Your 20s and the Dream Job

Your 20s and the Dream Job

As someone who showed up the first day of college with a 30-year plan, it would be putting it lightly to say I’m a planner. I thought I had it all figured out on day one. I was going to get a journalism degree, work my way up through the ranks as some kind of reporter and then end up working for National Geographic. It was the ultimate plan.

I quickly learned the plan I was banking on coming true wasn’t really what I wanted, so I had to adjust accordingly. I still ended up having a good time in college and upon some reflection and declaration of a second major (and then the dropping of said major) I graduated in five years. And the day I walked across that stage and accepted my degree I felt confident I was well on my way.

Well on my way? Well on my way to what? A $10/hour job that makes me pay $80 a month for parking?
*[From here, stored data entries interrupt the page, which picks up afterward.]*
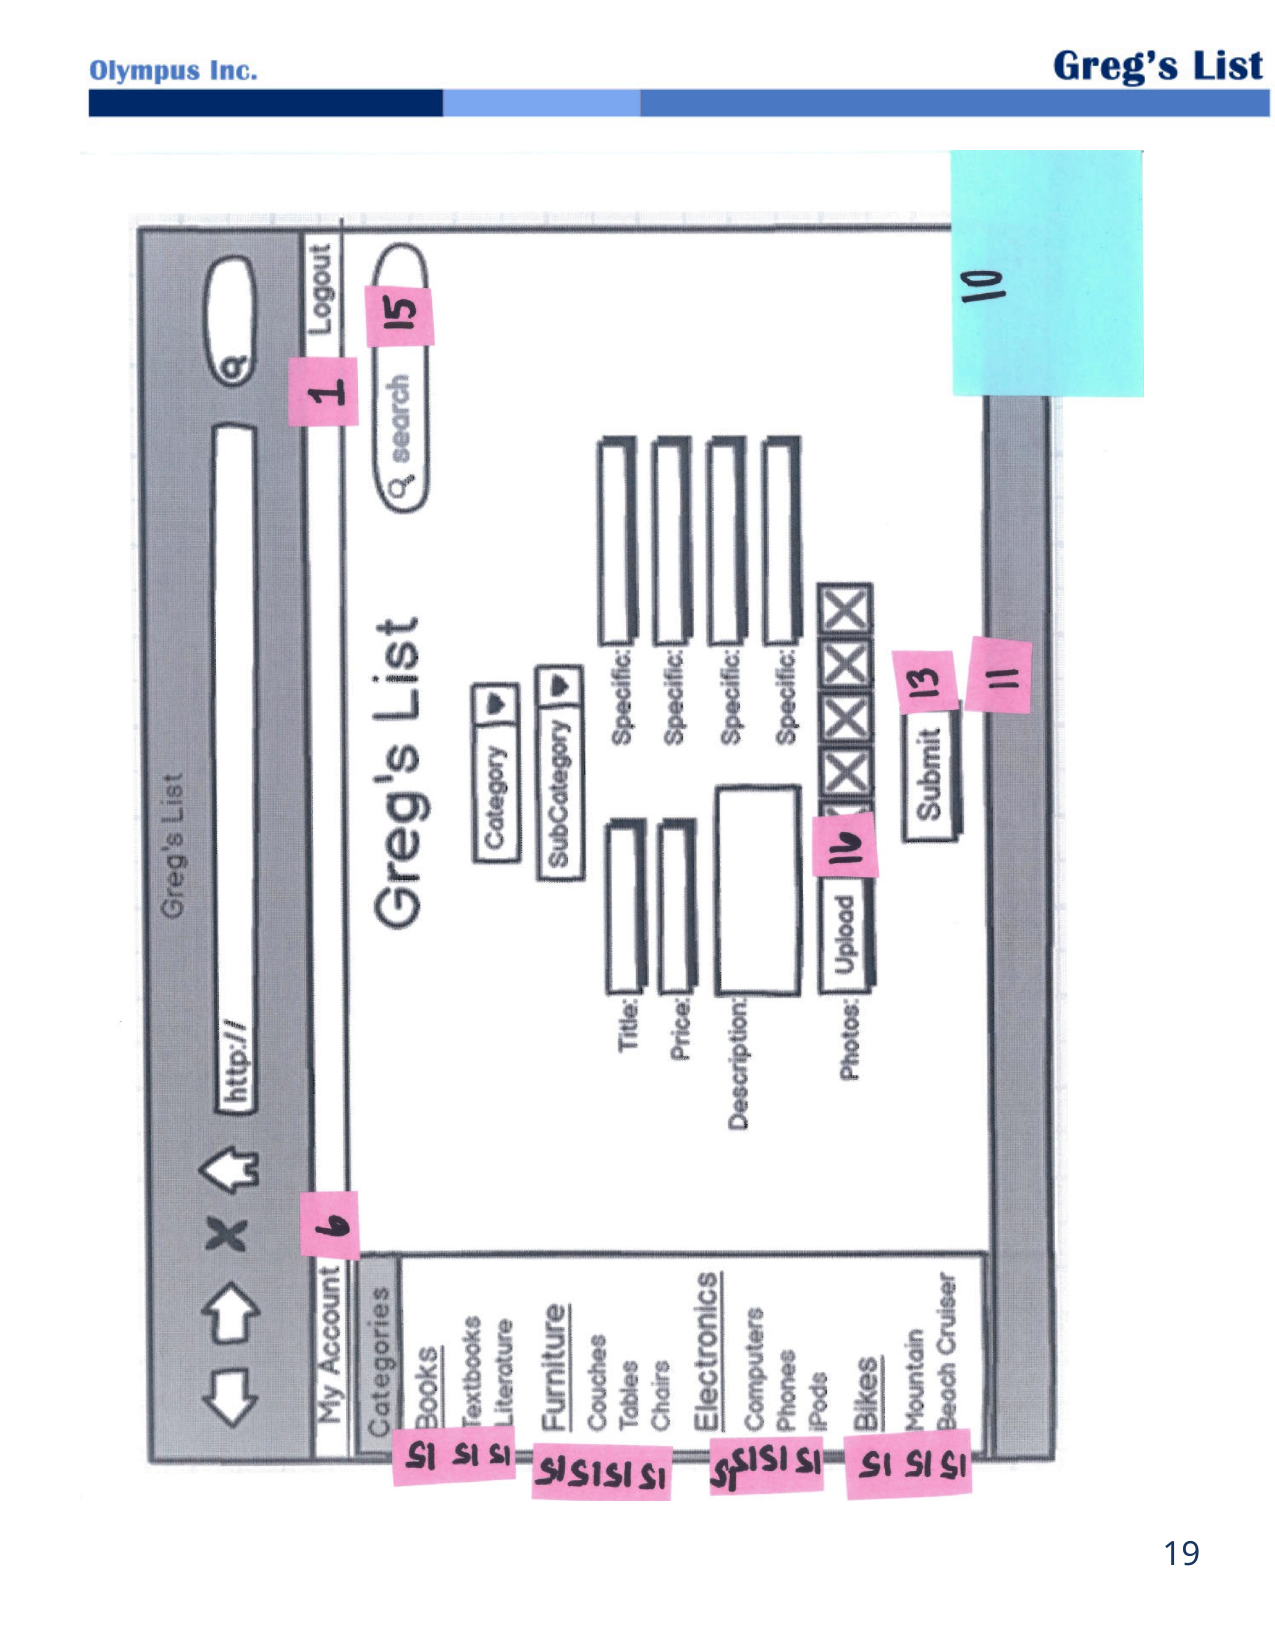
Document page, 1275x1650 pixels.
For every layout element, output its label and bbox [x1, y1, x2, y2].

picture [75, 150, 1144, 1501]
picture [75, 30, 1275, 133]
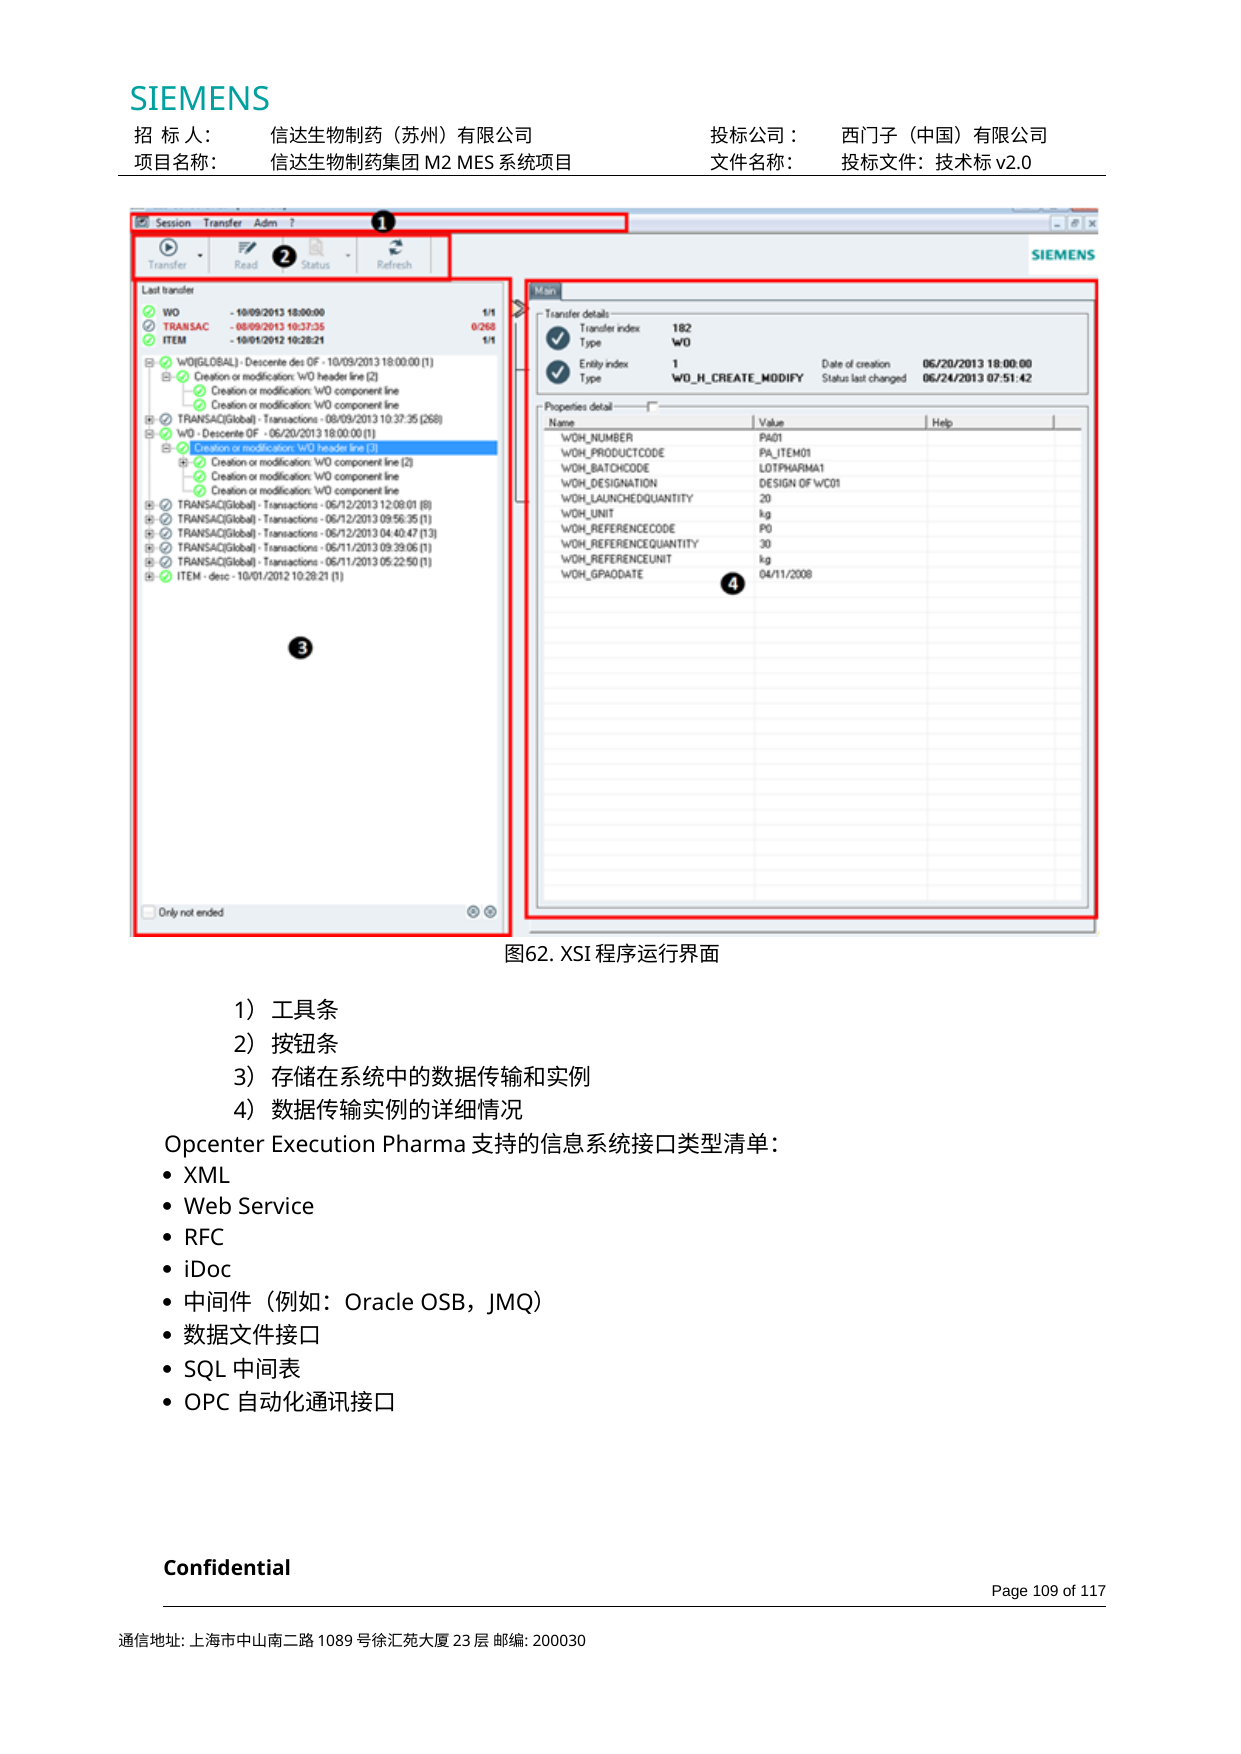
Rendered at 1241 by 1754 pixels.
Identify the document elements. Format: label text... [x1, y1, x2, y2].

text RFC [118, 1221, 1106, 1253]
text Opcenter Execution Pharma支持的信息系统接口类型清单： [118, 1126, 1106, 1159]
picture [124, 199, 1100, 937]
text iDoc [118, 1253, 1106, 1284]
text Web Service [118, 1190, 1106, 1221]
text 按钮条 [233, 1026, 1106, 1059]
text 中间件（例如：Oracle OSB，JMQ） [118, 1284, 1106, 1317]
text OPC 自动化通讯接口 [118, 1384, 1106, 1417]
text 数据文件接口 [118, 1317, 1106, 1350]
list 工具条 [233, 992, 1106, 1026]
text XML [118, 1159, 1106, 1190]
text SQL 中间表 [118, 1350, 1106, 1384]
text XSI程序运行界面 [118, 937, 1106, 967]
text 数据传输实例的详细情况 [233, 1092, 1106, 1126]
text 存储在系统中的数据传输和实例 [233, 1059, 1106, 1092]
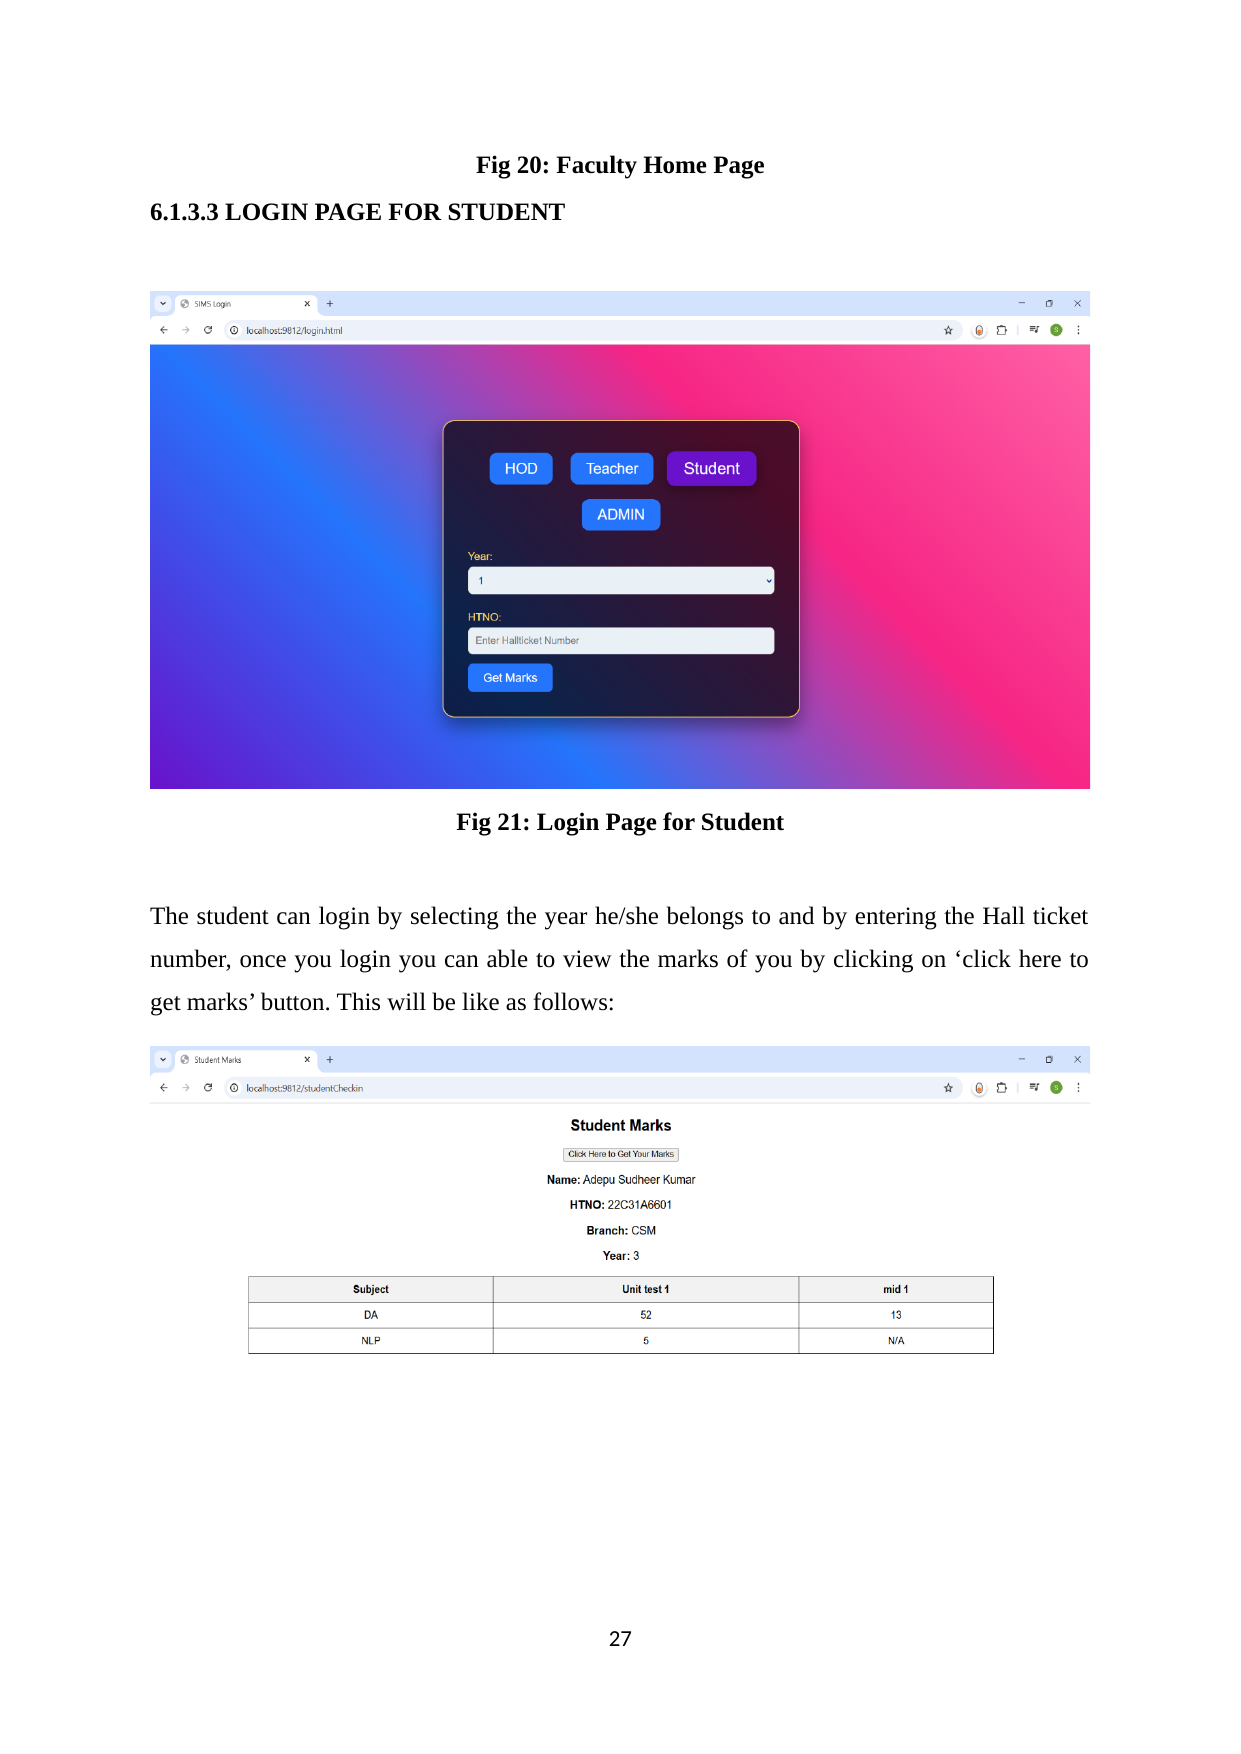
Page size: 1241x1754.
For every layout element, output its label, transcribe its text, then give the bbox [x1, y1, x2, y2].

text Fig 21: Login Page for Student [150, 807, 1090, 835]
text 6.1.3.3 LOGIN PAGE FOR STUDENT [150, 197, 1090, 226]
picture [150, 291, 1091, 789]
text Fig 20: Faculty Home Page [150, 150, 1090, 179]
text The student can login by selecting the year he/she belongs to and by entering the Hall ticket number, once you login you can able to view the marks of you by clicking on ‘click here to get marks’ button. This will be like as follows: [150, 901, 1090, 1016]
picture [150, 1046, 1091, 1576]
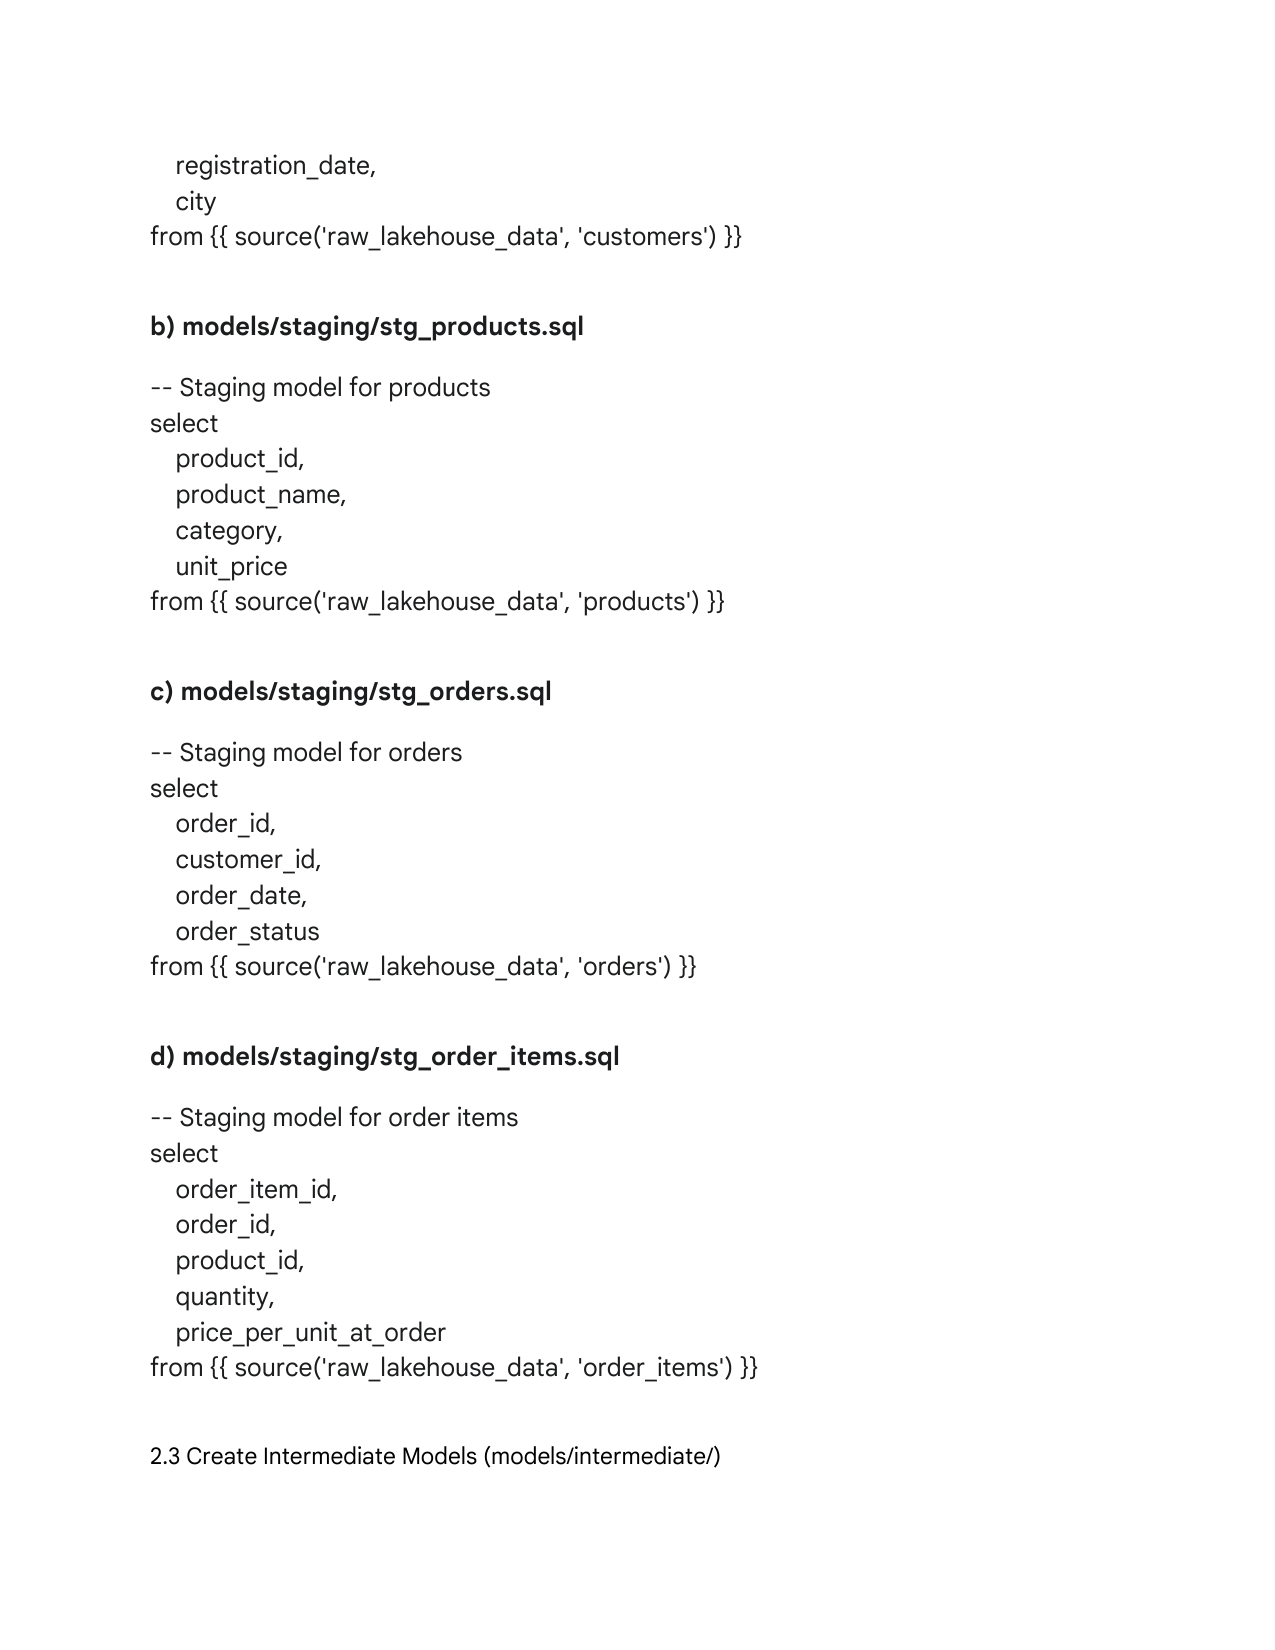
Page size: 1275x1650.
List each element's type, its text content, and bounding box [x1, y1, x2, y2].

As a newly graduated 20 something, what should my expectation be?

I consider myself a realist, so I know I’m not going to get a job in my chosen field making six figures within six months of graduating. But what I am going to get? My first welfare check?

I always thought moving to New York City would mean I absolutely made it. Well, I got a job there and was on my way when, the day before leaving, I decided my heart wasn’t in it and I stayed in Nebraska. So, now that New York City wasn’t my goal anymore, what was?

Notice all the questions I keep asking. I thought I had all the answers, but I don’t. And then I go and read these articles saying, “If I could tell my 20 year old self anything, I would tell myself to calm down.” Yeah, easy to say once you’re safely in your 30s or 40s and have a stable job and a home.

Maybe I do need to calm down, but frustration should be allowed. I don’t expect the dream job because I don’t even know what that is anymore, not that I truly ever did. I think your 20s are about learning the lessons - moving to the wrong cities and taking jobs only to pay the rent. It’s just difficult when you’re so incredibly aware that this is where you’re at in life and there’s nothing you can do about it but ride it out.

However easy it may be to sit on the pity pot (trust me, I know), we’ve got to keep our chins up and know that the dream job, graduate school, the house, whatever it is you want that you don’t have will come, or so they say. In the meantime, though, it’s good to keep a bottle of wine and a shoulder to cry on within an arm’s reach.